I have a large data set (several million rows) stored as a data.table (I am currently learning to use the package). It is in a format like this (just the relevant columns):
DT=data.table("a"=c(11,11,11,12,13,13),"b"=c("x", "y", "z", "y", "x", "y"))
DT
a b
1: 11 x
2: 11 y
3: 11 z
4: 12 y
5: 13 x
6: 13 y
I am trying to build a function that based on input of value in "a", finds all the values associated with it in "b" (list A), and then searches through the remaining values in "a" and returns the one who has the most values in "b" matching to ones in list A.
e.g. for a=11, list A is "x, y, z", for a=13, list A is "x, y" the desired result for a=13 is a=11 (matches on 2 values - "x, y")
I am trying to find the most efficient way to do this. what I tried so far is:
toMatch=3
setkey(DT,a)
vals=DT[list(toMatch)]$b
vals
[1] "x" "y"
setkey(DT,b)
temp=data.table("listA"=DT[list(vals)]$a)

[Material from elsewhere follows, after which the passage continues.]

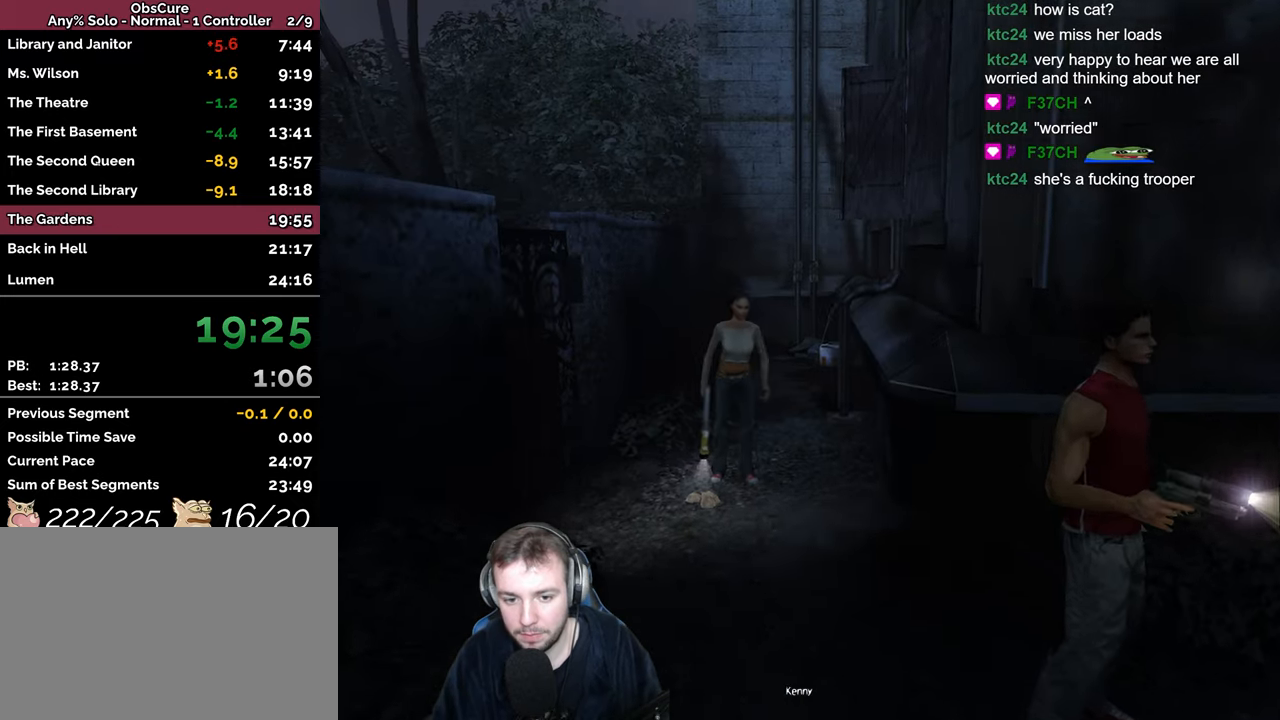
{"keys": ["d", "space"], "events": [[16, "f", "down"], [50, "s", "down"], [66, "f", "up"], [133, "space", "down"], [150, "d", "down"], [350, "s", "up"]]}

temp[,.N, by = names(temp)][order(-N)]
temp
listA N
1: 11 2
2: 31 2
3: 21 1
best=temp[listA!=toMatch][1]
listA
1: 11
This gives the desired result, but requires resetting the key (which is not feasible each time) or constructing auxiliary tables, each with its own key. As previously mentioned, I am only now learning to use data.table - I am sure there is a more efficient way to achieve this.
Thanks for your help!